Skip to content Skip to footer

Sezon bitse de, müzik hep hayatın içinde.

Müziğin tüm seslerini ve renklerini kapsayan bir sezonun son saatleri için belki de bundan güzeli olamazdı. Kökenleri 17. yüzyıla uzanan barok müziği yaşatan Venedik Barok Orkestrası’nın 9 Mayıs akşamı İş Kuleleri Salonu’ndaki performansı, müziğin tüm çağlarına ve sezonun tüm unutulmaz anlarına adanan bir saygı ve sevgi gösterisi gibiydi.

İş Sanat’ta cazın yaratıcılığından klasik müziğin büyüsüne, Cumhuriyet’in ilk tangolarından Türk müziğinin en sevilen halk ezgilerine, büyük orkestralardan ülkemizin ve dünyanın ünlü solistlerine uzanan, rengarenk bir sezon geride kaldı… Sezona veda etmeden bizleri bir araya getiren son randevuda ise sahnede Venedik Barok Orkestrası vardı. Şef, klavsen sanatçısı ve eğitimci Andrea Marcon tarafından 1997 yılında kurulan Venedik Barok Orkestrası, 17. ve 18. yüzyılın önemli eserlerini yeniden keşfetmeye kendini adamış bir topluluk. Barok dönemin müziğini ustalıkla icra ederken bunu aynı döneme ait enstrümanların büyülü tınıları ile yapıyorlar. Albüm kayıtlarıyla Grammy adaylığı da dahil olmak üzere birçok uluslararası ödüle layık görülmüş, Sony ve Deutsche Grammophon ile birçok kayıt gerçekleştirmiş Venedik Barok Orkestrası, barok müziğin önemli isimlerinden Mario Brunello ile sezonun son konseri için İş Sanat sahnesindeydi. Mario Brunello, 1986 yılında Tchaikovsky Competition ödülünü Avrupa’dan almaya hak kazanan ilk müzisyen olmayı başarmış, neslinin çok yönlü ve önemli isimlerinden biri. Mario Brunello’nın ustalık dolu performansını dinlerken, aynı zamanda barok dönemin kendine has enstrümanlarından ‘piccolo violoncello’dan yayılan tınıların da büyüsüne kapılmamak elde değildi. Çellonun beş telli ve biraz daha küçük versiyonu olan bu enstrümana, Bach başta olmak üzere barok müzikte birçok besteci tarafından yer verilmiş. Konser, hem Mario Brunello ve orkestranın virtüozitesini hem de piccolo çellonun kendine has tınısını tüm renkleriyle ortaya koyan, özenle seçilmiş bir repertuarla hazırlanmıştı.

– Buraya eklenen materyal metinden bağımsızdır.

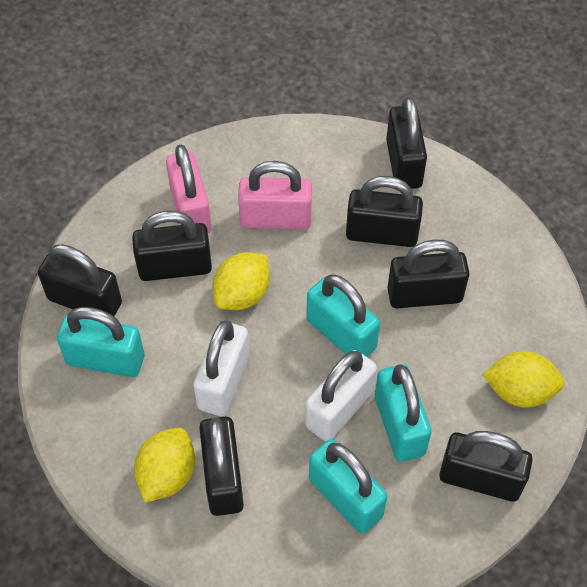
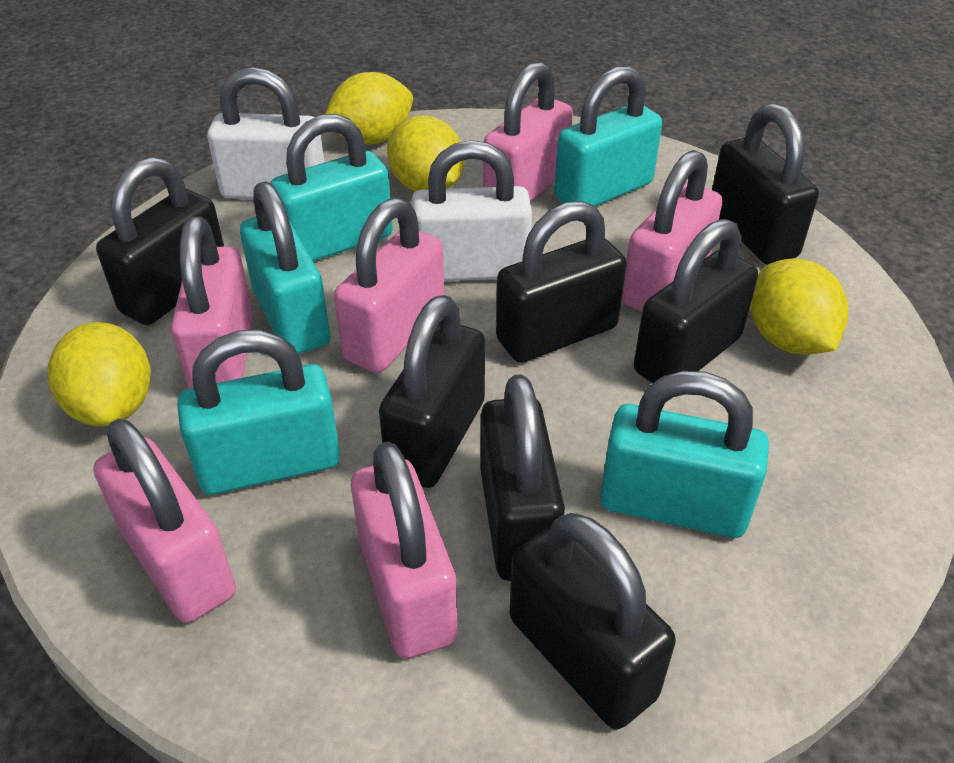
pink padlock: [166,144,211,234] [238,161,312,230] = 2 -> [93,419,236,623] [171,217,253,388] [334,198,445,373] [351,442,458,658] [483,62,573,202] [622,150,723,312] = 6
turquoise padlock: [57,307,144,377] [306,274,380,357] [309,439,387,533] [375,364,431,462] = 4 -> [177,330,340,495] [240,181,330,354] [270,114,393,262] [554,66,662,206] [600,371,769,538] = 5
yellow lemon: [134,428,195,502] [213,252,270,310] [483,351,565,408] = 3 -> [48,322,151,426] [325,72,413,145] [387,115,464,191] [750,259,848,355] = 4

İlk bölümde Francesco Geminiani / Arcangelo Corelli, G. F. Haendel ve Carl Philipp Emanuel Bach gibi barok müziğin büyük isimlerinin ardından ikinci bölümde Vivaldi ve Antonio Vivaldi ve Giuseppe Tartini eserleri seçilmişti. Barok dönem müziğine besteci ve kemancı olarak büyük katkılar sunmuş, Konçerto Grosso’nun (Büyük Konçerto) babası, Antonio Vivaldi ve Francesco Geminiani’nin mentoru olan Arcangelo Corelli, konserin açılışını yapan isimdi. Dinlediğimiz eser ise öğrencisi Geminiani’nin, Corelli’nin eserinden ilhamla geliştirdiği Konçerto Grosso Re minör, ‘La Follia’ idi. Ardından G. F. Haendel’in, Corelli konçertolarına bir saygı duruşu niteliğindeki eseri, beş bölümlük Sol Majör Konçerto Grosso ve Johann Sebastian Bach’ın çocukları arasında müziğe en yetenekli olanı, Carl Philipp Emanuel Bach imzasını taşıyan La Majör Çello Konçertosu’nu dinledik. İkinci bölüm Antonio Vivaldi’nin Sol Minör Yaylı Sazlar Konçertosu (RV 156) ile açıldıktan sonra Giuseppe Tartini’nin La Majör Çello Konçertosu ile birlikte sadece iki eserle gerçek bir barok müzik şölenine dönüştü. Konser, salonu dolduran izleyicilerin bitmeyen alkışlarıyla sona ermek üzereyken Mario Brunello ve orkestra bis için yeniden sahne aldı ve geceye Alessandro Marcello’nun çello konçertosunun Adagio bölümünden büyülü bir yorum armağan etti. Sezona şık bir nokta koyan konser, İş Sanat’ın değişmeyen bir gelenek haline gelmiş sezon sonu uğurlama ritüeli ile unutulmaz bir geceye dönüştü. Konserin ardından İş Kuleleri Salonu’nun fuayesine çıkan dinleyicileri o tatlı an bekliyordu: Tüm İş Sanat ailesi, sezon boyunca konser salonunu dolduran heyecanları, müziğe olan tutkuları için İş Sanat dinleyicisini ayakta alkışlıyordu. Bu güzel geleneğe ortak olduğumuz, hayatın içinde sanatın ve müziğin değerli anlarını yakaladığımız 23. sezonun ardından, hafızamızdaki anların heyecanıyla, yeni sezon için gün saymaya başladık bile. Çünkü sezon bitse de müzik hep hayatın içinde.